Выбрать главу

Будущий вождь национал-большевиков назвал Бродского “поэтом-бюрократом”. Все так, но он — великий бюрократ на службе великой Империи. А еще точнее — император из бюрократов (в Византии такие бывали), Август, расширитель империи, распространяющий ее юрисдикцию на неотесанных варваров. Советская культура, ориентированная на среднее в человеке, канонизировала средний речевой слой, почти табуировав высокие славянизмы, с одной стороны, вульгаризмы и сленг — с другой. Бродский вернул оба этих слоя, высокий и низкий, поэзии. Но непокорные слова, говорящие о плотском и злом, он подчинил железному имперскому кодексу. Слова бунтуют, напряжение между “верхом” и “низом” до предела натягивает ремни филологического государства, рождая непредсказуемость — опасную для империи, но спасительную для поэзии. “Пространство то, где рыщут астронавты” рискует в любой момент обернуться “мокрым космосом злых корольков и визгливых сиповок”, в котором “накалывает свои полюса” московский поэт-сутенер. На службу к Августу пошли и доселе ненужные гуманитарному государству естественно-научные слова, милые ему своей холодной физиологической конкретностью и своими латинскими корнями. Их ожидает непривычная компания. “Пейсы” соседствуют в одной строке с “гениталиями”, дабы забронзоветь вместе со своим хозяином — пейсатым сатиром. Здесь тоже есть поле для непредсказуемости.

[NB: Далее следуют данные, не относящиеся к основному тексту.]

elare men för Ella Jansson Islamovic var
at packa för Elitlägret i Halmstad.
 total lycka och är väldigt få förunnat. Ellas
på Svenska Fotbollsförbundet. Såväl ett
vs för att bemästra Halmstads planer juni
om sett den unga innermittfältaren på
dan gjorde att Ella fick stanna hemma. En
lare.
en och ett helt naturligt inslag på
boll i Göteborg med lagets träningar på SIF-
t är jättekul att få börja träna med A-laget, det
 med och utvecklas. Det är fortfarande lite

Поэт постоянно осматривает свое хозяйство, проверяя синтаксические ремни на крепость, идиомы — на реализуемость, созвучия на — звон, и сам не замечает, как становится из государя подданным. Из игрока — игралищем.

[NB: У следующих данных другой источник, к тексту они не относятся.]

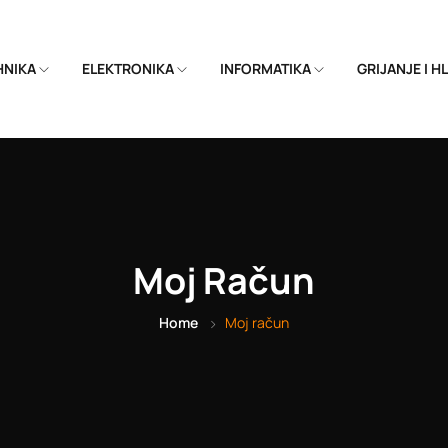
EHNIKA
ELEKTRONIKA
INFORMATIKA
GRIJANJE I 
Moj Račun
Home
Moj račun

И все-таки у этой непредсказуемости есть граница. Неслучайно в империю Бродского допущен словарь пролетария из Веселого Поселка, но не “деревенские” слова, не диалектизмы; и неслучайно словам в его царстве запрещено менять свою природу путем злоупотребления приставками и суффиксами. Бродский хорошо знает о “синтетической (точнее — не аналитической) сущности русского языка”, особенно устного, и о его способности создавать подвижные, волшебные и страшные миры, в которых уже ничем не защитишься от развоплощения. Он восхищается прозой Андрея Платонова, но завидует языку, на который этого писателя нельзя перевести. И если он скрепя сердце примиряется с имперской и византийской природой своей миссии, то лишь потому, что “дикая” языковая стихия ему не в пример страшнее.

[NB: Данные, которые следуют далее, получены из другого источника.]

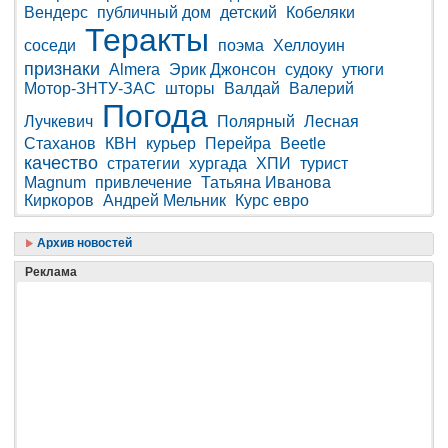
Вендерс
публичный дом
детский
Кобеляки
Теракты
соседи
поэма
Хеллоуин
признаки
Almera
Эрик Джонсон
судоку
утюги
Мотор-ЗНТУ-ЗАС
шторы
Валдай
Валерий
Погода
Лучкевич
Полярный
Лесная
Стаханов
КВН
курьер
Перейра
Beetle
качество
стратегии
хургада
ХПИ
турист
Magnum
привлечение
Татьяна Иванова
Киркоров
Андрей Мельник
Курс евро
Архив новостей
Реклама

СОСНОРА: АНАРХИСТ И САМОДЕРЖЕЦ

Хотя Виктор Соснора всегда избегал (и избегает) радикальных политических высказываний, его отношения как с “византийством совиных икон”, так и со стихийным народным бытием были с самого начала довольно сложными и конфликтными (как, впрочем, и у большинства шестидесятников). Индивидуалистический проект поколения был им воспринят в самых радикальных формах. Анархисту и ницшеанцу, Сосноре было бы тесно в рамках институционального индивидуализма современной западной цивилизации. Единственный за семьдесят четыре года поэт, сначала бывший советским, а потом переставший им быть (не по месту жительства, не по способу бытования текстов, не по политической идеологии, а по эстетике), он не для того в известный момент “выпал из гнезда”, чтобы просто “сменить империю”.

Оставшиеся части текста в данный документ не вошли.